High-Throughput Assays for Direct Comparison of Recognition and Entry via Natural and Engineered Receptor Binding Proteins

PROJECT 1: HIGH-THROUGHPUT ASSAYS FOR DIRECT COMPARISON OF RECOGNITION AND ENT RY VIA NATURAL AND ENGINEERED RECEPTOR BINDING PROTEINS SUMMARY/ABSTRACT This project will develop a suite of high-throughput, sequencing-based assays that quantify distinct steps of the phage infection cycle-recognition, entry, replication, packaging, and lysis-to transform phage therapy development for ESKAPE pathogens. Instead of relying on conventional clearance assays that conflate all infection steps and produce binary outcomes, our new approaches yield graded, quantitative readouts that enable precise rate constant estimation for each discrete event. In Aim 1, we will construct a multiplexed nanopore-based assay to measure phage adsorption to Klebsiella pneumoniae both in bacteria-only cultures and in human airway organoid co-cultures to uncover off-target interactions. In Aim 2, we will uncouple recognition and entry from downstream events by packaging reporter cosmids into pseudotyped phages, measuring genome delivery directly in target cells without replication or lysis. We will further leverage barcoded "recombitrons" that attach phage- and strain-specific barcodes for massively multiplexed testing of many phages against many strains in a single experiment. In Aim 3, we will deliver purified phage genomes via electroporation to quantify replication, packaging, and lysis independently of recognition and entry, enabling calculation of distinct rate constants for each phase of infection.

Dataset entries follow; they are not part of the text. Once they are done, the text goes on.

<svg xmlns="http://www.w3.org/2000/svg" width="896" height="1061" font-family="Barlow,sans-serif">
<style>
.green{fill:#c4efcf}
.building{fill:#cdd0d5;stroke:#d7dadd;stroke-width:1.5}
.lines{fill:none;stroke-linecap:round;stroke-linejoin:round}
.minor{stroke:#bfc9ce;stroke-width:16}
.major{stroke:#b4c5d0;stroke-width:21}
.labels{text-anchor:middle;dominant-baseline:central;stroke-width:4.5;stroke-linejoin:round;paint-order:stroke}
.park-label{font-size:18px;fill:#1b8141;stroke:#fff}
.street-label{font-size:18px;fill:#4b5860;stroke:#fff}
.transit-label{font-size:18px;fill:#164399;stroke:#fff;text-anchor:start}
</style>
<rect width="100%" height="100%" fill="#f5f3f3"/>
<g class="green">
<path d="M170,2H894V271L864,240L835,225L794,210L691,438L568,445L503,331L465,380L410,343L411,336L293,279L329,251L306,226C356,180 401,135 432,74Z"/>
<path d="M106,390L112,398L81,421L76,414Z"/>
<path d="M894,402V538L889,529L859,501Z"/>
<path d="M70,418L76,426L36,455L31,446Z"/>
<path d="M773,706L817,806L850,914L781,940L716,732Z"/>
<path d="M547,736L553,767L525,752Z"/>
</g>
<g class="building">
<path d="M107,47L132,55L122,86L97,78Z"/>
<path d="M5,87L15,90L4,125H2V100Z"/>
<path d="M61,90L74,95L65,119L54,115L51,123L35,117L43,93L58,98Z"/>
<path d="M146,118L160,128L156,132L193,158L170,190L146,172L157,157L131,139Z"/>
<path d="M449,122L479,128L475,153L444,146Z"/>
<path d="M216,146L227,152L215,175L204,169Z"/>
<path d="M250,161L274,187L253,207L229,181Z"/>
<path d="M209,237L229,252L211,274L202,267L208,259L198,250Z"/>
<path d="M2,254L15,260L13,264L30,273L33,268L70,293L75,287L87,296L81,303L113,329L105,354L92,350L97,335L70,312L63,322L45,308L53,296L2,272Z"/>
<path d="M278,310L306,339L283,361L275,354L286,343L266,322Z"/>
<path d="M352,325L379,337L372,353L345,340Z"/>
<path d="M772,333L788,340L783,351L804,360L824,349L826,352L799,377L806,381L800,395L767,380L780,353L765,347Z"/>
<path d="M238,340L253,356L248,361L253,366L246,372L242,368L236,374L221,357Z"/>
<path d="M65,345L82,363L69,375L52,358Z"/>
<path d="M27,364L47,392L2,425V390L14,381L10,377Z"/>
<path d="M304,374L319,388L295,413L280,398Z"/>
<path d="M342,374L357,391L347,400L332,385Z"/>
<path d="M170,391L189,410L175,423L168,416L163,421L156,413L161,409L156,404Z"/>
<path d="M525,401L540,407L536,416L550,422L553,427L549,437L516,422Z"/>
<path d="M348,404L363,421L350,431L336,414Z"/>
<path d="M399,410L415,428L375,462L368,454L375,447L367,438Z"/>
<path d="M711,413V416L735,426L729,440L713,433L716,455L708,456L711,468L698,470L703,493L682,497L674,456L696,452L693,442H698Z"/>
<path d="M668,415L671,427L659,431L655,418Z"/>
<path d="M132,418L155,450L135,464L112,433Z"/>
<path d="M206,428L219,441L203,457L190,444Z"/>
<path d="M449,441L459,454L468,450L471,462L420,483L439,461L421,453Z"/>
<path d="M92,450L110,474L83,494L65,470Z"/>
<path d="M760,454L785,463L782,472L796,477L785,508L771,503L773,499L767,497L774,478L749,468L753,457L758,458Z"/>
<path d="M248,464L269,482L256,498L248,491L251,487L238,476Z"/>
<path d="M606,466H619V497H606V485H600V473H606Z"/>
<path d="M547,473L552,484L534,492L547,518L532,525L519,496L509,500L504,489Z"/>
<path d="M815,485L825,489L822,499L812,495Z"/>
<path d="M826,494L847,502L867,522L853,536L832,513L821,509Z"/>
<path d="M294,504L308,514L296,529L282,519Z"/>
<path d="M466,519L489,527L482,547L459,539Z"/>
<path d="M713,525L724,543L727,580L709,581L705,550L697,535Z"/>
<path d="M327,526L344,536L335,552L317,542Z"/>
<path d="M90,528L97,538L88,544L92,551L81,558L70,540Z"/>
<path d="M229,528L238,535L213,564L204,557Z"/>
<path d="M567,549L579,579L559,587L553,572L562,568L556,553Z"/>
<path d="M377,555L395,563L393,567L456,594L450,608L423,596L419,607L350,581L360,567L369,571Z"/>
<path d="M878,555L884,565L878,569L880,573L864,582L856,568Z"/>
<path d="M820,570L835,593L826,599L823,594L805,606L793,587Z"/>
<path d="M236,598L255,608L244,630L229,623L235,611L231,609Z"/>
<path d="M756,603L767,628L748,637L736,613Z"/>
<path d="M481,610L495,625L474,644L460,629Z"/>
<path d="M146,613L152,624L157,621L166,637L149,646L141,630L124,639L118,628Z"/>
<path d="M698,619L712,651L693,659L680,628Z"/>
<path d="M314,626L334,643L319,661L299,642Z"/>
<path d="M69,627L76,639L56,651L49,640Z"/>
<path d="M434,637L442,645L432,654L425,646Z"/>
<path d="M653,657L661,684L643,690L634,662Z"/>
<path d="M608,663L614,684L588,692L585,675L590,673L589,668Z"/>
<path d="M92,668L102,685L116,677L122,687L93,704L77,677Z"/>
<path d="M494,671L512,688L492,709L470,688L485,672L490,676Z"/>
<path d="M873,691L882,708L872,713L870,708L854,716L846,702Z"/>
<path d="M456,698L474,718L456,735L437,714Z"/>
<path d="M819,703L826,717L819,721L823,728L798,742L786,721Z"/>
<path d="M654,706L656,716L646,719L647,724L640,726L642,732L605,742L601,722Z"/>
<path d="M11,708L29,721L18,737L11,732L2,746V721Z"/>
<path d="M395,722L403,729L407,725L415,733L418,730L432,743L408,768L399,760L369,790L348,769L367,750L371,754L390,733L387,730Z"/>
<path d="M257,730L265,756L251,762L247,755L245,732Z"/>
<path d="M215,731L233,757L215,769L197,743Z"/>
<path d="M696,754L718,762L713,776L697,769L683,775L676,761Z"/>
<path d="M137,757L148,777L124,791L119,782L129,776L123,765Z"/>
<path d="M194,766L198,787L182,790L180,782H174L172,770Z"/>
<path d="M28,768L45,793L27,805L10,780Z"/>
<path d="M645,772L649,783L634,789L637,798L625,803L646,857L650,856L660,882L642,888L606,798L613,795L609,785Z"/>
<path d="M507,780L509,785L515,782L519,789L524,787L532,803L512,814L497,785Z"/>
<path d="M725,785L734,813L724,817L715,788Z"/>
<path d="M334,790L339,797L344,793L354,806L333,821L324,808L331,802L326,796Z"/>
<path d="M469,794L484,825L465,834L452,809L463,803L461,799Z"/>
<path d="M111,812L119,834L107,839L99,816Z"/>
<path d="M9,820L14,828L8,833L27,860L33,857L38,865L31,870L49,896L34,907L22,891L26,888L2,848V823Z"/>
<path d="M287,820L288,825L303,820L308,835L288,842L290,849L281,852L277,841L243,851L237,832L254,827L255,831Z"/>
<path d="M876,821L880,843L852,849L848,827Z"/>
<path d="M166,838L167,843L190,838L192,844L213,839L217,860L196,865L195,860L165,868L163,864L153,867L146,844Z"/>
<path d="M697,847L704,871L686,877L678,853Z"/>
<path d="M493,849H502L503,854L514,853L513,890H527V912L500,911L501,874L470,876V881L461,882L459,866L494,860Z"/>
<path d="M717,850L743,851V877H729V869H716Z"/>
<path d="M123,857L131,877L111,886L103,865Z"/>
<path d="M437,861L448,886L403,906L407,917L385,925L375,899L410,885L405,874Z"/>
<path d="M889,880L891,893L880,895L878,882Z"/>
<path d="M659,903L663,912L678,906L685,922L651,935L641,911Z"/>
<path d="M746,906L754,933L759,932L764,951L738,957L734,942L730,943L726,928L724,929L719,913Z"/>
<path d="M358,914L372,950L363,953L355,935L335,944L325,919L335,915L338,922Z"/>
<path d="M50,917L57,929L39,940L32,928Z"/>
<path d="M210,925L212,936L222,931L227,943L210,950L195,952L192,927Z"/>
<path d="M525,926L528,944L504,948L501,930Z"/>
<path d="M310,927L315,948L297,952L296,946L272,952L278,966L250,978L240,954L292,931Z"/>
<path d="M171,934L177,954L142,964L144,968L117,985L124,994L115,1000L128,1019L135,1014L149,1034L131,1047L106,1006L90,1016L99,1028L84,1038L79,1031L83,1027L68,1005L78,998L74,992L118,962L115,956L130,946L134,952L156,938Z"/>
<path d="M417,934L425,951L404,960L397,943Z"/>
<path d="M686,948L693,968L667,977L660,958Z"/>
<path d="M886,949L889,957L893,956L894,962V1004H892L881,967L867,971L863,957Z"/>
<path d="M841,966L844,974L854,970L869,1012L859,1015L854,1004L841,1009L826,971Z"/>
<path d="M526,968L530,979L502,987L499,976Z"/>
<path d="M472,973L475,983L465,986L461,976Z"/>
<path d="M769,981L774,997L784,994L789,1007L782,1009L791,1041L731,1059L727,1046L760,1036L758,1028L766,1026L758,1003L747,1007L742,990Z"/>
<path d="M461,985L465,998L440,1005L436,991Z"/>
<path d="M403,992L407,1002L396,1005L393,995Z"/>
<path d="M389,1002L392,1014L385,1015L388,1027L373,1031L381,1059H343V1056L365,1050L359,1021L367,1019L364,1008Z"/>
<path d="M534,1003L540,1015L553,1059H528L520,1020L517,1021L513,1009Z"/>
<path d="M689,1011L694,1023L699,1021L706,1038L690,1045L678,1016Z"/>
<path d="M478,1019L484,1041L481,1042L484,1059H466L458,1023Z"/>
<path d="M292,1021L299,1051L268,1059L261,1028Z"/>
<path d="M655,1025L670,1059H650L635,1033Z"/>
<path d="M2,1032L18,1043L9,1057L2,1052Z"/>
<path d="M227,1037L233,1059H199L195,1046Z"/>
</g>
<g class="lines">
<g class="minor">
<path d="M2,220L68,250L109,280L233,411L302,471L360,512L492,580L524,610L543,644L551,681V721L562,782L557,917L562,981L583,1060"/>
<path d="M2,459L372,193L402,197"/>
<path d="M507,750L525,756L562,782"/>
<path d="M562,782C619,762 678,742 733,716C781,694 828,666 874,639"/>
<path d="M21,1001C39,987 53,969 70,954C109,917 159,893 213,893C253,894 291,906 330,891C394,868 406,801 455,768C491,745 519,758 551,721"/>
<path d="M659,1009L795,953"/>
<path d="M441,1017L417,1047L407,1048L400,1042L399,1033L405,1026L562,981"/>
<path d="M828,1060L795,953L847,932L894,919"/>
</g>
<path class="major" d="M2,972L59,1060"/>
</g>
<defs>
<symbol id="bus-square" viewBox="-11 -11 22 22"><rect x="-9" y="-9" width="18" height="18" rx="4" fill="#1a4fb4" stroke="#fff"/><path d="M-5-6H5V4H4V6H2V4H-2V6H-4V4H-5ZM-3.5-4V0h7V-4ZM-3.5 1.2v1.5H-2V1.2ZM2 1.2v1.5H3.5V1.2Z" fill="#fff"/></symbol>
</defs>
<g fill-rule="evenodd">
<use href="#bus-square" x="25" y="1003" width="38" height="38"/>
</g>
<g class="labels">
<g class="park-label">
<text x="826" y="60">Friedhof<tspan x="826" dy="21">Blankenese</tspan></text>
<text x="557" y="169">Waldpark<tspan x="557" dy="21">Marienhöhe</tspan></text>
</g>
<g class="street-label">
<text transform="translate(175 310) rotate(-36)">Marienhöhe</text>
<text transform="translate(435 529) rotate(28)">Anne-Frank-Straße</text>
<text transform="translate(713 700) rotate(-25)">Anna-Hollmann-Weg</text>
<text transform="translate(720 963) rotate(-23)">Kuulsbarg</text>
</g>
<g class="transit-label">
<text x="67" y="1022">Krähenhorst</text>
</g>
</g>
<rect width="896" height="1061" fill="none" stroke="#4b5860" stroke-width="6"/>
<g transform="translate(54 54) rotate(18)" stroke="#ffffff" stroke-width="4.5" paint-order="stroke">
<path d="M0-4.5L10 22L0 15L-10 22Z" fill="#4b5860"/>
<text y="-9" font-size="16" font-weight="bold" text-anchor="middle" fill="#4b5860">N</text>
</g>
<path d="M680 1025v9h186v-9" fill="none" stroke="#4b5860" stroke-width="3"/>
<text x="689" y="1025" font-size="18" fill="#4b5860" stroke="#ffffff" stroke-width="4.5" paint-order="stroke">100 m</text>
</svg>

By merging these assays with advanced computational pipelines that predict optimal receptor-binding proteins and by validating them in relevant 2D and 3D human tissue models, this work will yield a powerful platform to identify and engineer the most effective phages and phage components for clinical use against antibiotic-resistant K. pneumoniae, while providing a broad framework for all ESKAPE pathogens.